Im ersten Teil des Beitrags werden die wichtigsten Ergebnisse des LARS-Projekts anhand der Erfahrungen von Lehrerinnen und Lehrer an neun bzw. siebzehn Klassen aus verschiedenen Schule vorgestellt, die mit den ausgearbeiteten Lehrmaterialien im Rahmen einer Studie zwischen Herbst 2012 und Juni 2014 teilgenommen haben.

Grundlage des Projekts bildete die Annahme, dass ein enger Zusammenhang zwischen sprachlichen und literalen Fähigkeiten besteht und daher beide möglichst früh gefördert werden sollen. Der Umfang des Wortschatzes eines Kindes, also jener Wörter die erkannt oder verstanden werden, ist für das Leseverständnis somit von zentraler Bedeutung.

Mit Hilfe der Studie sollte eine differenzierte Leseförderung im Unterricht der 2. und 3. Klasse Volksschule durchgeführt und untersucht werden, welchen Einfluss Lesefördermaterialien haben können, die für unterschiedliche Lese-Leistungsgruppen ausgearbeitet wurden.

Dazu wurden die basalen Lesekompetenzen wie Leseverständnis und Rechtschreibung wie auch die sprachlichen Kompetenzen der Schüler sowohl vor als auch nach der Testung überprüft. Ein Jahr später wurden sowohl die kurzfristigen als auch die Langzeiteffekte der Intervention getestet.

Die folgenden Ergebnisse und Ausführungen beziehen sich auf die Dissertation von Frau Kerstin Waldmüller, die seit 2012 am Leseförderprogramm LARS an der Karl-Franzens-Universität Graz mitgearbeitet und die Erfahrungen von Lehrerinnen und Lehrern bei der Durchführung des Leseförderprogrammes LARS anhand einer Interventionsstudie festgehalten hat. Die Dissertation konzentriert sich vor allem auf die Daten der 2. Schulstufe.

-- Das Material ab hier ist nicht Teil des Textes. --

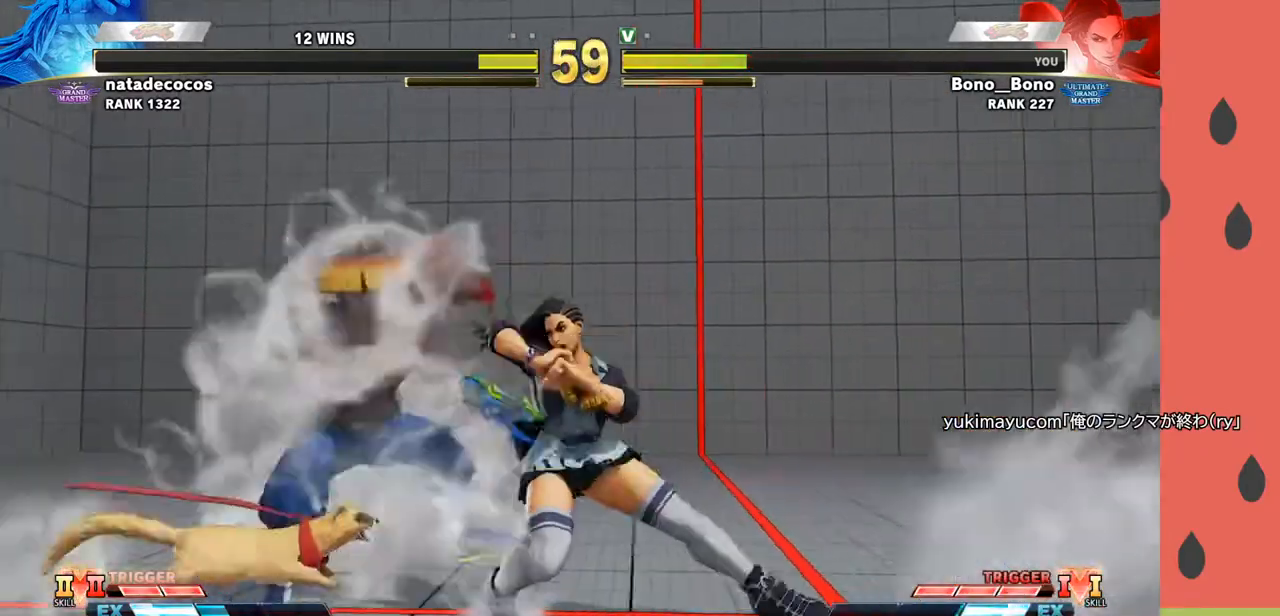
{"buttons": [], "left_stick": "down-right", "events": []}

Ziel des Leseförderprogramm LARS

Die Bildungschancen von Kindern mit unterschiedlichen Ausgangslagen beim Lernen sollen durch ein systematisches, differenziertes Leseförderprogramm erhöht werden. Dabei orientiert sich LARS an den individuellen Lernvoraussetzungen des jeweiligen Kindes, um ihnen durch Wortschatz- und Grammatikarbeit zu helfen, ihre Lesekompetenzen und sprachlichen Kompetenzen auszubauen. Damit soll auch schwächeren Schülern die effektive Teilnahme am Unterricht ermöglicht werden.

schüler beim lesen
Mit Hilfe von Lernunterlagen für verschiedenen Lesekompetenzen
können Schüler Lexetexte zu den gleichen Themen bearbeiten.

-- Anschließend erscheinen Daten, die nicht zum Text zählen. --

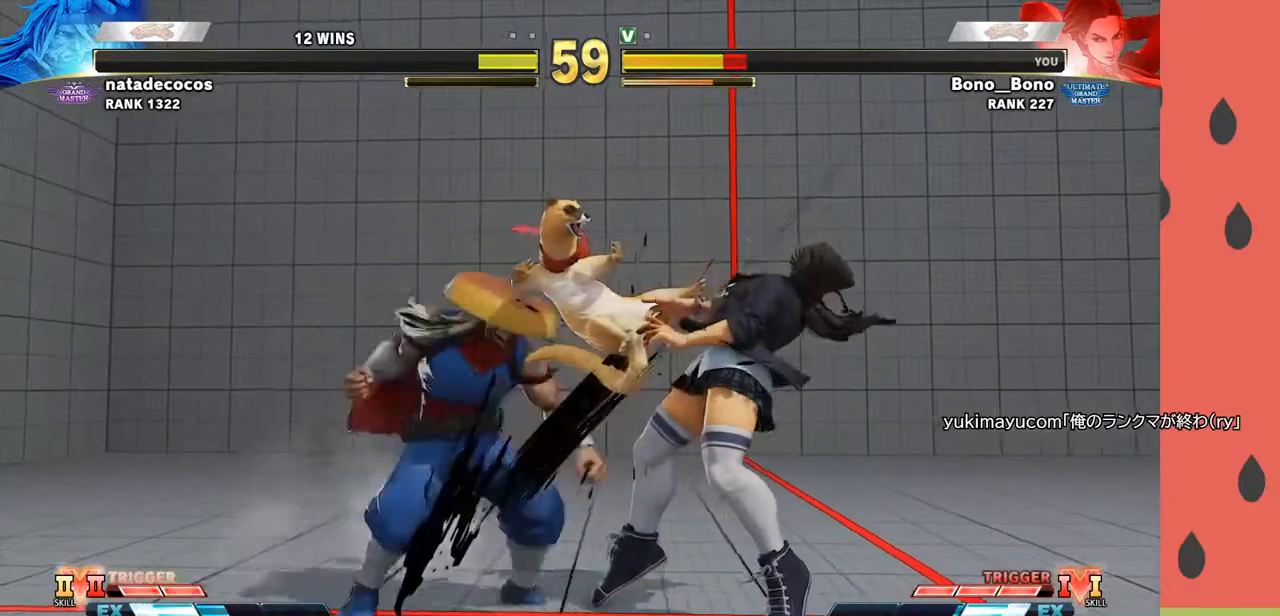
{"buttons": [], "left_stick": "down", "events": [[400, "left_stick", "center"], [500, "left_stick", "down"]]}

Damit Schüler in den Lesestunden und Sachunterrichtsstunden gleichzeitig an denselben Themen arbeiten können und nicht aus Kompetenzgründen unterschiedliche Materialien erhalten, wurden Lernmaterialien zu den gleichen Themen und Inhalten Materialien Lese- und Arbeitstexte mit unterschiedlichen Schwierigkeitsniveaus erarbeitet. Damit lässt sich ein gemeinsamer Unterricht zu den jeweiligen Themenbereichen gestalten. Die Themenbereiche orientieren sich gezielt an den Jahresthemen des Sachunterrichts im offiziellen Lehrplan für Volksschulen, was eine Verwendung im Schulalltag leicht möglich macht. Die Lesefördermaterialien wurden gezielt an unterschiedliche Leseleistungen von Schülern angepasst.

Für die Umsetzung des Leseförderprogramm LARS in den Schulalltag der 2. Klasse erhielten die Lehrpersonen zu Beginn des Projekts eine entsprechende Fortbildung durch das Projektteam, von dem sie in der Folgezeit weiter begleitet wurden.

Beginnend mit einer gezielten Wortschatzarbeit und einem differenzierte Lesematerial sollen vor allem Kinder mit anderer Erstsprachen beim Aufbau ihres Wortschatzes gefördert werden. Ein abwechslungsreiches und den jeweiligen Fähigkeiten der Kinder angemessenes Lesematerial hilft das Interesse der Kinder zu wecken. Dazu wurden für LARS verschieden Sach- und Erzähltexte zu unterschiedlichen Themenblöcken und für vier unterschiedliche Leseniveaus ausgearbeitet. Dazu passend finden sich vielfältige Aufgabenstellungen und Wortschatzwörter:

Vier Leseniveaus

  1. Stern - lesestarke Kinder
  2. Sonne - durchschnittliche lesende Kinder
  3. Mond - unterdurchschnittlich lesende Kinder
  4. Regenbogen - leseschwache Kinder, auch mit sonderpädagogischem Förderbedarf

Die Einteilung der Schüler in die vier unterschiedlichen Leistungsniveaus erfolgte mit Hilfe eines altersadäquaten Lesetests der an Klipcera (2010)  bzw. Schabmann und Kabichler (2007)  angelehnt war. Die Testung untersuchte die Leseflüssigkeit anhand der Anzahl der korrekt gelesenen Wörter innerhalb von 15 Minuten.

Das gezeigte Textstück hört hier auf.